Did these strategies work? Or, more specifically, would anyone call these real research? Or are they just fulfilling the requirement to find outside sources?

Let's review.

  • Both the author and the audience must respect the source. The cheerleader source seems to work that way. She's got expertise (and academic qualifications) in the specific field the paper was discussing. Do I respect the boyfriend who put down his beer long enough to say, "Yeah, they look like they're working hard"? Nope. Would I respect the opinion of a Ph.D. in English who watches a lot of NASCAR? No more than I'd respect the opinion of a truck driver or anyone else—the degree only counts in the area it relates to.

  • The source must have something to say. The band people only got to say that they enjoy band and work hard. They didn't get to talk about much of anything else. Nobody among the band interviewees was asked to compare the band experience to (for example) being on a swim team or being a football player.

  • You have to ask the right question. The greatest interview source in the world won't help you much if you don't ask the right question and edit the response. The NASCAR boyfriend was allowed to ramble for about half the paper. The band members were asked if they liked being in band.
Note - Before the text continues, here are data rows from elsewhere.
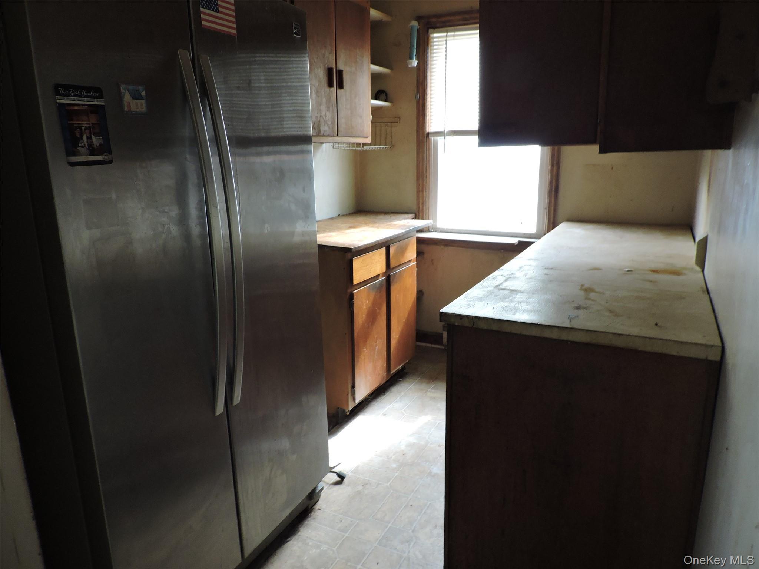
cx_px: 380
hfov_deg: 71.6
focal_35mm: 24
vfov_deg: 56.8
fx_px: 526
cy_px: 284
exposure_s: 1/30
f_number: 3
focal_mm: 4.3
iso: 400
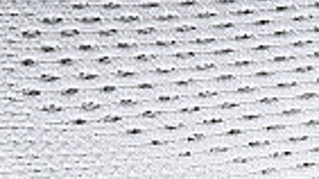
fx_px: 5096
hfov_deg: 3.5
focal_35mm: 603
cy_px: -34
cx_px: 880
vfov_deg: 2.0
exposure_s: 1/80
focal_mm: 50
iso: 160
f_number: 7.1
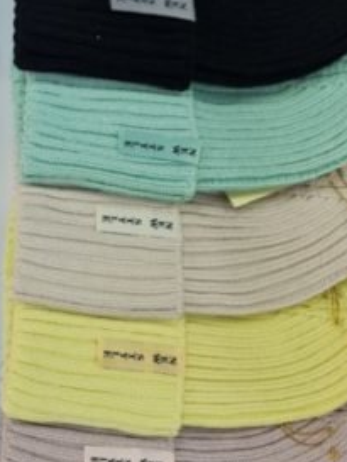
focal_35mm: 64
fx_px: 855
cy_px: 316
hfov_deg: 22.2
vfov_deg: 30.0
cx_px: 6
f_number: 1.8
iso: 80
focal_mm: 7
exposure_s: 1/100
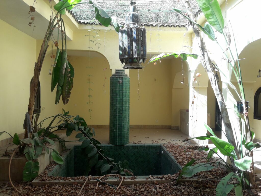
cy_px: 98
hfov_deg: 63.4
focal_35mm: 28
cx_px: 130
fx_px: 211
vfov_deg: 49.7
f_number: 1.9
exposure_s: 1/215
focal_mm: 3.7
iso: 40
The cheerleading advisor was asked how cheerleaders' injuries and workouts compare with those of other athletes.

What a research paper is about

This is the bottom line: it's about learning something new and reliable, not about simply filling space and accumulating things to put on a "Works Cited" page.


By the way #1: It's all in the question you're trying to answer. If the research paper question was "What do beer-drinking NASCAR fans think about the drivers?" the boyfriend would have been an expert. He just wasn't an expert on what sort of workout and exertion the drivers actually go through.
By the way #2: There's a way to actually cite these interviews. Look it up.